## [Dataset entries]
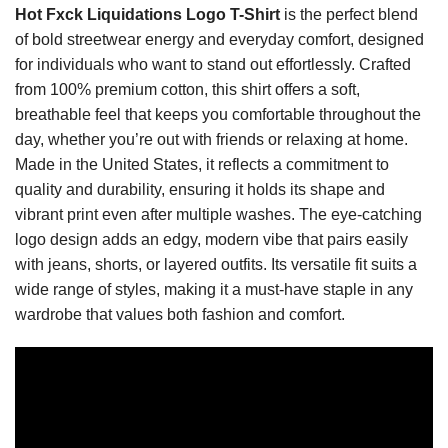
Hot Fxck Liquidations Logo T-Shirt
is the perfect blend
of bold streetwear energy and everyday comfort, designed
for individuals who want to stand out effortlessly. Crafted
from 100% premium cotton, this shirt offers a soft,
breathable feel that keeps you comfortable throughout the
day, whether you’re out with friends or relaxing at home.
Made in the United States, it reflects a commitment to
quality and durability, ensuring it holds its shape and
vibrant print even after multiple washes. The eye-catching
logo design adds an edgy, modern vibe that pairs easily
with jeans, shorts, or layered outfits. Its versatile fit suits a
wide range of styles, making it a must-have staple in any
wardrobe that values both fashion and comfort.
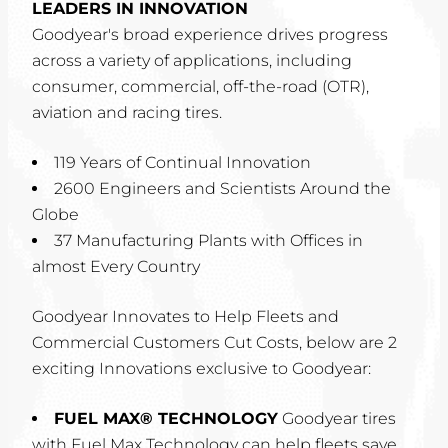
LEADERS IN INNOVATION
Goodyear's broad experience drives progress
across a variety of applications, including
consumer, commercial, off-the-road (OTR),
aviation and racing tires.
119 Years of Continual Innovation
2600 Engineers and Scientists Around the
Globe
37 Manufacturing Plants with Offices in
almost Every Country
Goodyear Innovates to Help Fleets and
Commercial Customers Cut Costs, below are 2
exciting Innovations exclusive to Goodyear:
FUEL MAX® TECHNOLOGY
Goodyear tires
with Fuel Max Technology can help fleets save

## [What the exercise asks]
Among the lines above, find those containing the word "with" and copy each.

## [Exercise response]
day, whether you’re out with friends or relaxing at home.
with jeans, shorts, or layered outfits. Its versatile fit suits a
37 Manufacturing Plants with Offices in
with Fuel Max Technology can help fleets save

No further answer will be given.